TEXTO
Literaturas africanas com Fernanda Angius

Literaturas africanas com Fernanda Angius

A Junta de Freguesia da Quinta do Conde acolheu e ouviu atentamente Fernanda Angius no final da tarde de 23 de abril naquele que foi mais um momento cultural, resultante da parceria da Autarquia com o Círculo de Escritores Moçambicanos na Diáspora.

Ansiosa por partilhar a sua variada e riquíssima experiência no estudo das literaturas africanas da lusofonia, não deixou tempo para uma apresentação e introdução mais formal da sua presença e apresentou-se a uma plateia constituída por membros do executivo da Junta de Freguesia e alunos da Universidade Sénior “O sonho não tem idade”, começando por saudar os presentes e agradecer ao Círculo de Escritores Moçambicanos na Diáspora o convite para a palestra em questão.

Estudiosa da literatura africana, mais profundamente da literatura moçambicana, conheceu Mia Couto na Universidade de Harare, no Zimbabwe, quando este ainda era um jovem universitário e um promissor escritor. Amiga pessoal daquele que é considerado um dos maiores escritores africanos, escreveu sobre o este “O desanoitecer da palavra”, obra conceituada no mundo académico literário.

CONJUNTO DE TAREFAS
1. Extraia do texto sobre a palestra de Fernanda Angius o trecho que abre com as palavras que contêm "Ansiosa por partilhar" e fecha com "mundo académico literário.".
2. Segundo o texto sobre a palestra de Fernanda Angius, onde é que ela conheceu Mia Couto?
3. Prossiga o texto sobre a palestra de Fernanda Angius a partir da última frase apresentada.
As linhas que vêm a seguir nada têm a ver com o texto.

(Entradas de dados guardadas)

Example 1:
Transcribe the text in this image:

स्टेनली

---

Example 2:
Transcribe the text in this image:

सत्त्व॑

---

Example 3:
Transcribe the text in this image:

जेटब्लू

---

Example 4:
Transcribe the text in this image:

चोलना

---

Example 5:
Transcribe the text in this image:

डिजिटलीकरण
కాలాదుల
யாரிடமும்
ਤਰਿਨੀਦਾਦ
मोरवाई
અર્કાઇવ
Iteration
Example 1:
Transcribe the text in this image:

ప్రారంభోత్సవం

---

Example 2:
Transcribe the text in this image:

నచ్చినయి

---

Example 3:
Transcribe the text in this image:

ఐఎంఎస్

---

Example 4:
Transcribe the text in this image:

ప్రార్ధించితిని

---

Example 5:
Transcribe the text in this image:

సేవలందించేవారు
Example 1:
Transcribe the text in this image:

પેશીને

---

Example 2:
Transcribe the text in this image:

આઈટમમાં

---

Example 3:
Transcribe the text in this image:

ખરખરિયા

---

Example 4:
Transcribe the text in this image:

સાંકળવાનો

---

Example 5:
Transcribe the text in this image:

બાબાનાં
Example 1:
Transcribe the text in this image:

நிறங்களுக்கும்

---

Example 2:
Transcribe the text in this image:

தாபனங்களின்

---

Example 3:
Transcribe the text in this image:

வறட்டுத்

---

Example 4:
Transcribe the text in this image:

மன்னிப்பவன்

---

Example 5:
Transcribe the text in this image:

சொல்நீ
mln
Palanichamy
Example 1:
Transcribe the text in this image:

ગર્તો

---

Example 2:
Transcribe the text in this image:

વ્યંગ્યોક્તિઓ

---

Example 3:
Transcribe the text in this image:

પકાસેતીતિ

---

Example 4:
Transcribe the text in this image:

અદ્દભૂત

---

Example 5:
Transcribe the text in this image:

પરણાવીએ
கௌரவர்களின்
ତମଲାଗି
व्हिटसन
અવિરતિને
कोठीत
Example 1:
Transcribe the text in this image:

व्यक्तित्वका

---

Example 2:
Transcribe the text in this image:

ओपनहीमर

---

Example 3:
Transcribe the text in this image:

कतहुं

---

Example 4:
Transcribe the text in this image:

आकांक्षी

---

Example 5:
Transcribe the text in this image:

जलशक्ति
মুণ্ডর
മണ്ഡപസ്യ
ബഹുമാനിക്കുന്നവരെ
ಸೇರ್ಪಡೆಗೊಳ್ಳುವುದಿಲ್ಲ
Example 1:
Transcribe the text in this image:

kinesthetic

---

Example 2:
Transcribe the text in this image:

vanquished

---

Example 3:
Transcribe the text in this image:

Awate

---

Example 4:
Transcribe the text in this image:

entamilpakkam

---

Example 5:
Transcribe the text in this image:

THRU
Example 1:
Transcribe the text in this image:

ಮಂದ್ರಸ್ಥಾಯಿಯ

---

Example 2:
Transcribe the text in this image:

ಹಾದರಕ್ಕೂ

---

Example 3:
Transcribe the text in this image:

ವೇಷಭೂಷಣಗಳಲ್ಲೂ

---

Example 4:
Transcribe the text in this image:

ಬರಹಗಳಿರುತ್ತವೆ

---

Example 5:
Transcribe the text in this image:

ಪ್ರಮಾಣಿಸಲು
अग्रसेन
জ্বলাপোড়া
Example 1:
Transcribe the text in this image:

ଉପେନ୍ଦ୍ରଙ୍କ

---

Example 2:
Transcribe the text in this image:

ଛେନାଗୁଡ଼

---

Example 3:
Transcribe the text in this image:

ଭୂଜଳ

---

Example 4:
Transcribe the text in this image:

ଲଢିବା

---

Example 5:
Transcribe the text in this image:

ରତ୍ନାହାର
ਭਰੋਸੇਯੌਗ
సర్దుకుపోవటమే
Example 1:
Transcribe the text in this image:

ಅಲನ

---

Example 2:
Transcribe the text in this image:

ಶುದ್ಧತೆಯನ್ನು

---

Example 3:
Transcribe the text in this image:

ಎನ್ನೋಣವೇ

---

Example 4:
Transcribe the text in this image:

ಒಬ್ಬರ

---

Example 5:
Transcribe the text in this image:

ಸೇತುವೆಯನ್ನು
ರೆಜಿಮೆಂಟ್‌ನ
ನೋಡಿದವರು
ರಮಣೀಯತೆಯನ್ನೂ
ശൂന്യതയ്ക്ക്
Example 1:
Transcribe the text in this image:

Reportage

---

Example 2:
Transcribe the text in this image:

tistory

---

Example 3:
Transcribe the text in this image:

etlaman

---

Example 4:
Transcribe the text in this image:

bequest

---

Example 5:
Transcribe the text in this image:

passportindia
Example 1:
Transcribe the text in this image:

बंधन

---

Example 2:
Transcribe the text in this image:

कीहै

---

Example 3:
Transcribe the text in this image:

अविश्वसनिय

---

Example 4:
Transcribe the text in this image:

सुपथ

LISTA DE RESPOSTAS
1.
Ansiosa por partilhar a sua variada e riquíssima experiência no estudo das literaturas africanas da lusofonia, não deixou tempo para uma apresentação e introdução mais formal da sua presença e apresentou-se a uma plateia constituída por membros do executivo da Junta de Freguesia e alunos da Universidade Sénior “O sonho não tem idade”, começando por saudar os presentes e agradecer ao Círculo de Escritores Moçambicanos na Diáspora o convite para a palestra em questão.

Estudiosa da literatura africana, mais profundamente da literatura moçambicana, conheceu Mia Couto na Universidade de Harare, no Zimbabwe, quando este ainda era um jovem universitário e um promissor escritor. Amiga pessoal daquele que é considerado um dos maiores escritores africanos, escreveu sobre o este “O desanoitecer da palavra”, obra conceituada no mundo académico literário.

2. Na Universidade de Harare, no Zimbabwe.

3.
Falou um pouco da sua experiência no ensino universitário, na Oficina de Escrita Literária e de Edição de Texto, que coordenou em moçambique e da qual saíram, pelo menos, 7 jovens e promissores escritores e da sua experiência atual enquanto professora de Literaturas Africanas na Universidade Sénior de Viseu. Explicou a importância da aprendizagem das línguas maternas moçambicanas para os estudantes em moçambique, base essencial para que aprendam também outras línguas, nomeadamente o português e da forma como aquilo que escrevemos reflete o tempo e o espaço de uma cultura.

A meio da palestra, passou a palavra à assistência e iniciou-se um momento de interação, de partilha de histórias, de conhecimentos literários e de declamação de poesia, que serviu certamente para entusiasmar os presentes e motivá-los para a participação no livro que está a ser construído a várias mãos, contribuindo para que se libertem das inibições que os impedem de dar livre curso às investidas no campo da escrita.